I'm cross-posting this from stackoverflow - please feel free to close this issue if you feel it doesn't belong here.

I attempted to create a somewhat reproducible example by setting up a new google account and creating a sheet from which to read.

The first thing I tried (without making any changes to the google account) is this:

library(googledrive)
library(googlesheets4)

# Google sheets authentification -----------------------------------------------
options(gargle_oauth_cache = ".secrets")
drive_auth(cache = ".secrets", email = "iamatestotest@gmail.com")
gs4_auth(token = drive_token())

sheet_id <- "1Z2O5Mce_haceWfduLenJQP-hddXF9biY_4Ydob_psyQ"

n_tries <- 50

for (i in 1:n_tries) {
  data <- read_sheet(ss = sheet_id)
  Sys.sleep(0.5)
  print(i)

Listed records
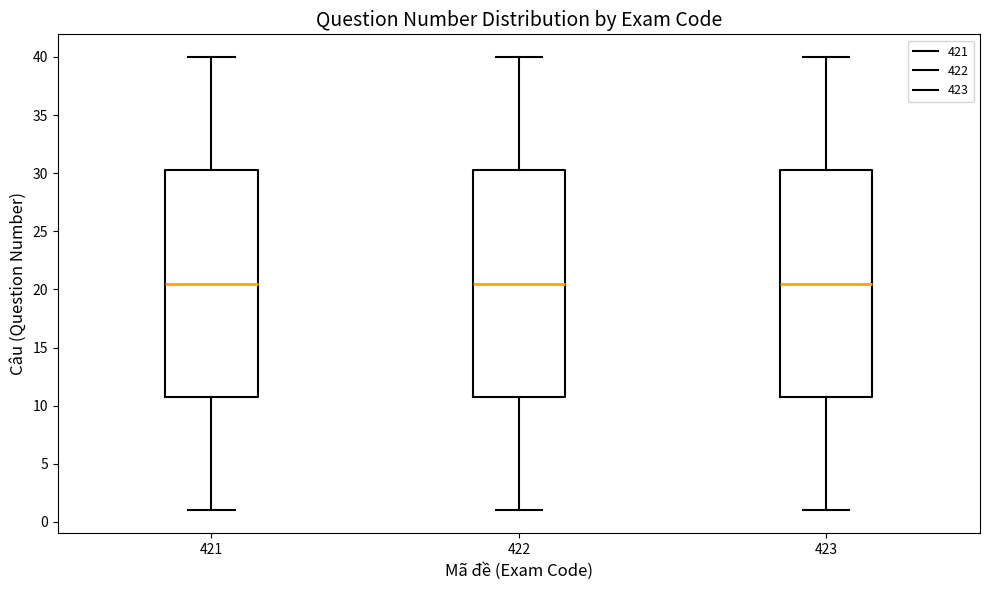

Reading left to right, read every box against the y-axis: the position of its median line, the range the box covers, and the ends of its whiskers. The values are not printed on the chart, so give them approximately, as read against the axis.

421: median 20.5, box 11.0 to 30.5, whiskers 1.0 to 40.0
422: median 20.5, box 11.0 to 30.5, whiskers 1.0 to 40.0
423: median 20.5, box 11.0 to 30.5, whiskers 1.0 to 40.0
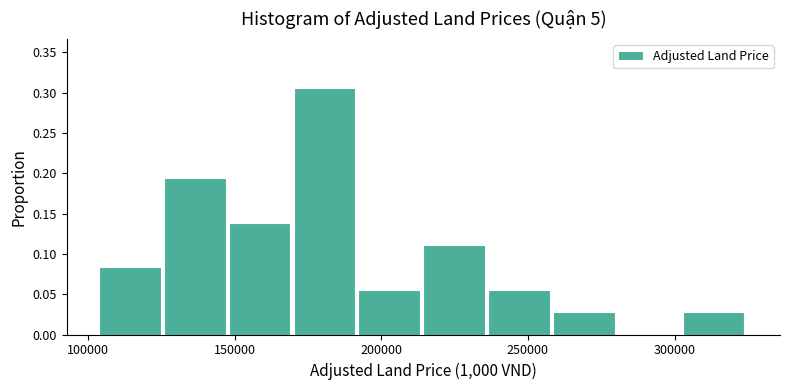

What is the height of the bar covering 150000 to 170000 on the x-axis? Neither the bar edges nor the heights are printed on the chart, so give them approximately, as read against the axes.

0.140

Tasks and exercises
1 - Answer from the googlesheets4 post, one line per question:
(a) Which site was the post cross-posted from?
(b) What value is assigned to n_tries?
(c) What argument is passed to Sys.sleep inside the loop?
2 - Continue the googlesheets4 post from its last shown line.

Results for the exercise
1 -
(a) Stackoverflow
(b) 50
(c) 0.5

2 -
}

From what I understand I should be able to make around 300 read requests per minute, but I'm usually not be able to get the loop to run beyond 30-34. I then also tried to change the settings on https://console.cloud.google.com, but that was also unsuccessful.

I suspect it might also be an issue with us not using the google API correctly, but I'm unsure whether this bevavior is expected or something odd is going on.

Thank you very much!

jennybc commented 3 years ago

If you are using the built-in OAuth app, you are actually sharing quota with all the other users of googlesheets4 who are doing same.

https://developers.google.com/sheets/api/limits

Specifically, the problem is usually this one:

500 requests per 100 seconds per project

The "project" here = "everyone who is using googlesheets4 worldwide and isn't using their own OAuth app".

You can install dev gargle, which has built-in retries:

devtools::install_github("r-lib/gargle")

This will help your code to work, but many of the backoffs will be quite long.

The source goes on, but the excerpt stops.